Или вот история Василия Николаевича Баскина, который собрал великолепную библиотеку в десятки тысяч томов, а незадолго до смерти передал ее в Румянцевский музей в Москве. Библиотека Баскина заложила основу современной Государственной библиотеки России.
Вообще число иркутян, хорошо заметных в масштабах истории России, или деятелей русской истории, оказывавшихся в Иркутске хоть ненадолго, огромно. Побывал здесь даже Абрам Ганнибал, дед А.С. Пушкина и знаменитый арап Петра Великого. В 1727 году, сразу после смерти Петра I, он был частично командирован, а частично сослан в Иркутск. Здесь он претерпел столько самых невероятных приключений, что хватит на многотомный роман, и основал к тому же Селенгинскую крепость.
Но события, о которых я хочу рассказать, прямо связаны именно с усадьбой Сибиряковых.
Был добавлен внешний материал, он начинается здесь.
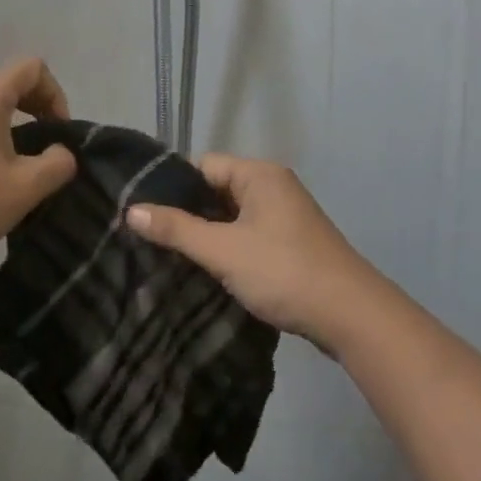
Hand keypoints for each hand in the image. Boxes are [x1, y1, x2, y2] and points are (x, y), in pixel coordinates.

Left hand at [0, 58, 76, 280]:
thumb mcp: (24, 188)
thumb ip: (57, 164)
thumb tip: (61, 154)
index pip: (32, 68)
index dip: (56, 95)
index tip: (59, 134)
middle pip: (10, 86)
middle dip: (38, 113)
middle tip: (48, 152)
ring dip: (15, 133)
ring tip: (21, 174)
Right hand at [125, 155, 380, 353]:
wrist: (350, 314)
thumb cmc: (283, 271)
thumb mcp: (223, 250)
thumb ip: (177, 229)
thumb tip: (131, 210)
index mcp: (259, 174)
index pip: (203, 165)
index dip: (173, 187)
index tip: (144, 213)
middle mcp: (273, 185)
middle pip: (217, 190)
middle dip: (188, 214)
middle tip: (152, 239)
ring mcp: (285, 215)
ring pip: (232, 216)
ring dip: (208, 235)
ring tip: (171, 257)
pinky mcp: (291, 242)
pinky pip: (248, 235)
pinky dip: (229, 248)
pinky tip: (207, 271)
Этот дом и сам по себе очень красив, великолепно вписывается в иркутский городской ансамбль и заметен в любое время года. Но особенно — иркутской весной…
Дело в том, что весна в Восточной Сибири — это, с одной стороны, не совсем подходящее для земледелия время. Русским крестьянам, переселявшимся в эти края, не особенно нравилась такая весна, с вечными заморозками вплоть до июня, а часто и в самом июне. Если кто-то не поверит, могу выступить в роли свидетеля— на моих глазах в 100 километрах к северу от Красноярска 27 июня 1987 года температура упала до плюс 5 градусов. В 1984 году при раскопках поселения Лиственка в 40 километрах к югу от Красноярска 20 июня мы извлекали из старых раскопов грязь, смешанную со снегом, — в тени стенок раскопа, в неглубоких ямках, снег превосходно сохранился. А ведь к западу от Енисея и зимы более снежные, и весна гораздо больше похожа на европейскую весну. К востоку же от Енисея, особенно к востоку от Байкала, зимы малоснежные, и весной сухо, и еще и эти заморозки… Просто погибель для земледелия!
Но нет худа без добра, и то, что не нравится крестьянам, порой очень даже нравится горожанам. Заморозки несет в Сибирь азиатский антициклон — область высокого давления, приходящая из Монголии. Но ведь антициклон — это еще и синее небо, прекрасная погода весь апрель и май! Иркутск— довольно южный город по понятиям России, — он лежит на одной широте с Саратовом, Воронежем и Курском. В пору, когда ярко-синее небо отражается в бесчисленных лужах, а голубая Ангара мчит ярко-белые льдины из Байкала, когда первая робкая травка уже борется за существование, особенно красив Белый дом — бывшая усадьба, родовое гнездо Сибиряковых.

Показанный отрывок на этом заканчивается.